Last year Deborah and I decided to change our stories.
She got divorced, I had surgery.
We are both doing great, not every day is easy, but we are moving forward.
I have a 2 month check in with my surgeon next week. When I realized this was coming up, my first reaction was, "oh shit, I haven't lost enough. She is going to be disappointed in me. I'm going to feel ashamed. Maybe I should cancel. No, I need to starve myself so I lose more." This went on for about about 30 minutes, then I remembered what MGH said at one of my very first appointments. They don't celebrate numbers. There are no gold stars, rounds of applause. And no shame.
It's not about the number.
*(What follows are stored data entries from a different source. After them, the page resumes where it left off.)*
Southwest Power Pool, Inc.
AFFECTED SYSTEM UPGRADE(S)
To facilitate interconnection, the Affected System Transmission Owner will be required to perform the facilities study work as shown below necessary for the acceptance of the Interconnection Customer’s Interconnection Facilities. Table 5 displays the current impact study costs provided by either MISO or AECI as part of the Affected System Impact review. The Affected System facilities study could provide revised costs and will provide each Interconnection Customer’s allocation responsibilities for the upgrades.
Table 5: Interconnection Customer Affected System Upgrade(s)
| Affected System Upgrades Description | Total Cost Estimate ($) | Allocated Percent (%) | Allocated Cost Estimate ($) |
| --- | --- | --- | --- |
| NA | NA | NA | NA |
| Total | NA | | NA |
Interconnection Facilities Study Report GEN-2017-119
The weight is coming off. I'm doing everything I'm supposed to do. She'll do blood work and measure all kinds of stuff to see how my body is adapting. So there is nothing to worry about, and in fact, I should look forward to it. It's nice to change the weight loss story too from fear and shame to positive and happy!
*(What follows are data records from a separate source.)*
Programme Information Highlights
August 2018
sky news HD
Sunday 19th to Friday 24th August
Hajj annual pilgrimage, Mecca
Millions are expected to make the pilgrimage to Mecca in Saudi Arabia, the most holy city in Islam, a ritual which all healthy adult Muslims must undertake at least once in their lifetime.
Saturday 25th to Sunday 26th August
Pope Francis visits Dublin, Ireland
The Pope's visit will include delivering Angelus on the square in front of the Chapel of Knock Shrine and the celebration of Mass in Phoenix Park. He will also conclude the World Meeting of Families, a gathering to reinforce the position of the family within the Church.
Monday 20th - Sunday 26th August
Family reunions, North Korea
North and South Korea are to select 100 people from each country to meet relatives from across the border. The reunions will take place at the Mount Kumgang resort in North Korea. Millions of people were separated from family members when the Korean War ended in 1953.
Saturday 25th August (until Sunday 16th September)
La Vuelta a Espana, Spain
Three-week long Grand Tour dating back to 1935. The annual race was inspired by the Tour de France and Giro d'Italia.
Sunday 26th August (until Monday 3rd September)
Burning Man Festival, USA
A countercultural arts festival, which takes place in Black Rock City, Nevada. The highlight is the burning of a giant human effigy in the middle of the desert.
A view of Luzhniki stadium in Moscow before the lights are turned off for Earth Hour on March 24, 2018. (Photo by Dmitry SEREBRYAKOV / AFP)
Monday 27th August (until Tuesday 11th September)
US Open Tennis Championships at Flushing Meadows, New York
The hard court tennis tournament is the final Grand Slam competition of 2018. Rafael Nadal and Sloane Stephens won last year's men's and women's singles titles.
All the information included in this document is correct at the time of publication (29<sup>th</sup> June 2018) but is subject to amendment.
Also, Sue told me yesterday I need new pants. The khakis I was wearing are new pants. I'm going to try and stretch till Fall before buying new stuff -- thank goodness for sun dresses that don't look so bad when they are roomy.
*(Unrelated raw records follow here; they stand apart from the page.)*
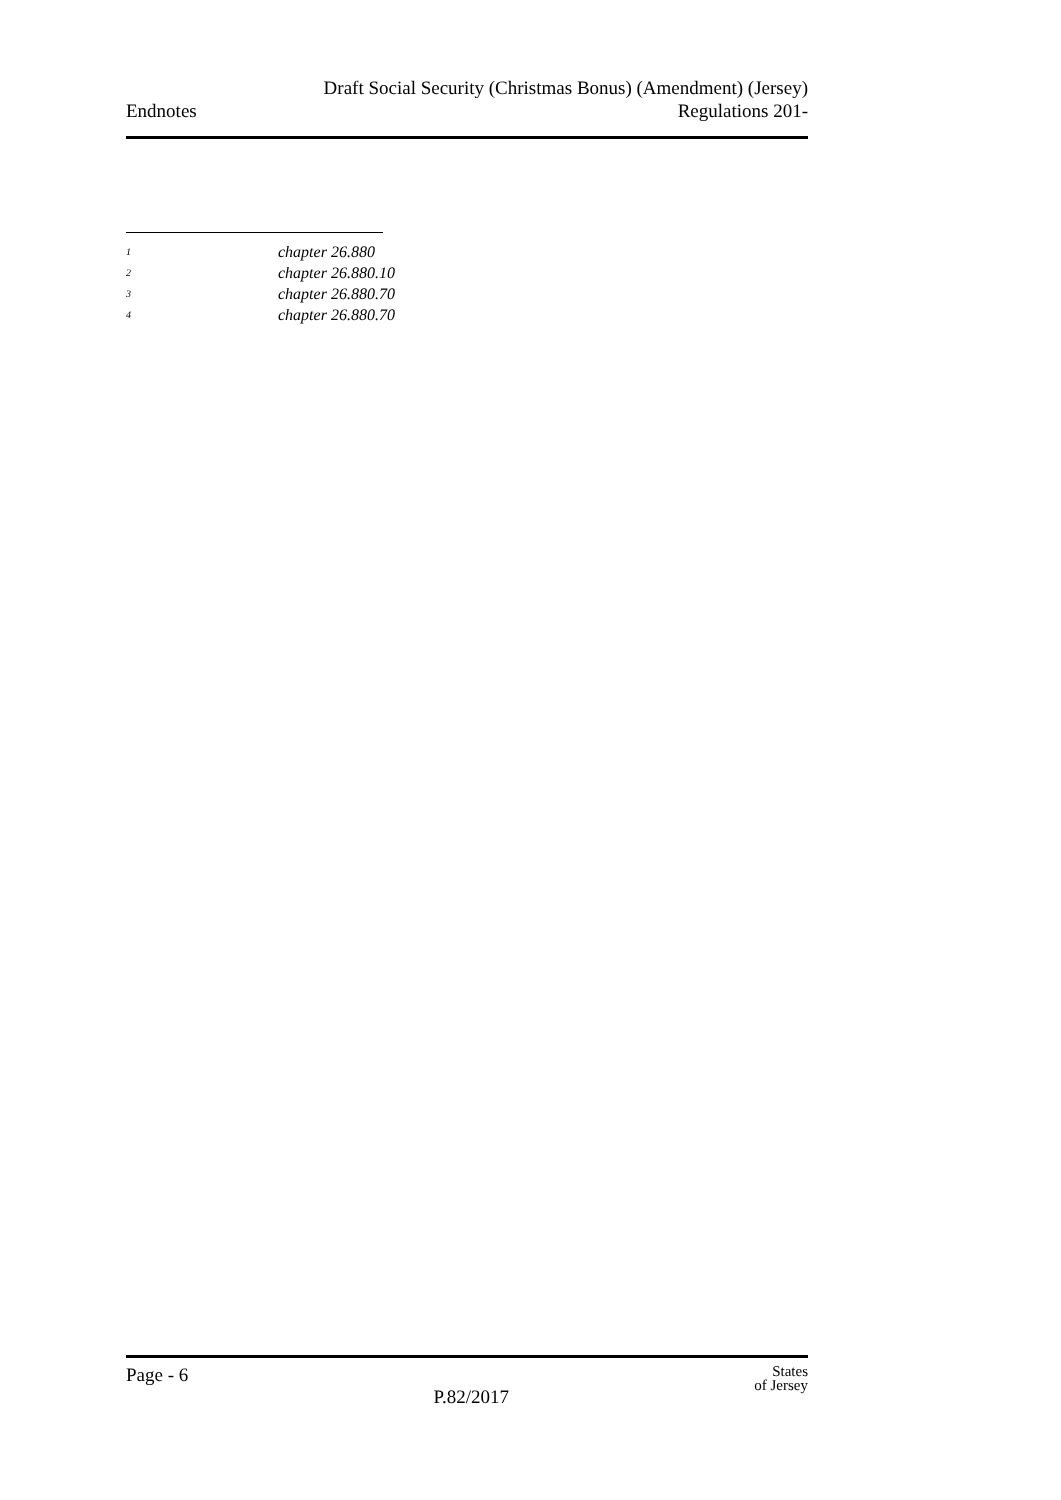Endnotes
Draft Social Security (Christmas Bonus) (Amendment) (Jersey)
Regulations 201-
<sup>1</sup> chapter 26.880
<sup>2</sup> chapter 26.880.10
<sup>3</sup> chapter 26.880.70
<sup>4</sup> chapter 26.880.70
Page - 6
P.82/2017
States
of Jersey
Aaaand, I noticed there was enough spare room in my bras for a small child. Pulled out some old bras, 2 sizes smaller, and they fit nice and snug and feel great.
So even if the scale is stuck at 35, my body is getting smaller in other ways. Yay.
I'm still tracking my food everyday, which helps me stay focused. Breakfast was greek yogurt (123 calories, 17g protein), lunch was ground turkey with tomato sauce (150 calories, 21g protein), dinner was steak tip and 5 French fries (200 calories, 10g protein). Snack was turkey jerkey (70 calories, 10g protein), and a chocolate covered frozen yogurt for dessert (170 calories, 6g protein). It amazes me how few calories I eat (about 700) and really don't feel hungry.
So great that you're able to see and feel so much progress. The number on the scale is only one of many indicators - not the goal. I love the idea of deciding to change your story. Makes you realize how many people get trapped in their own stories!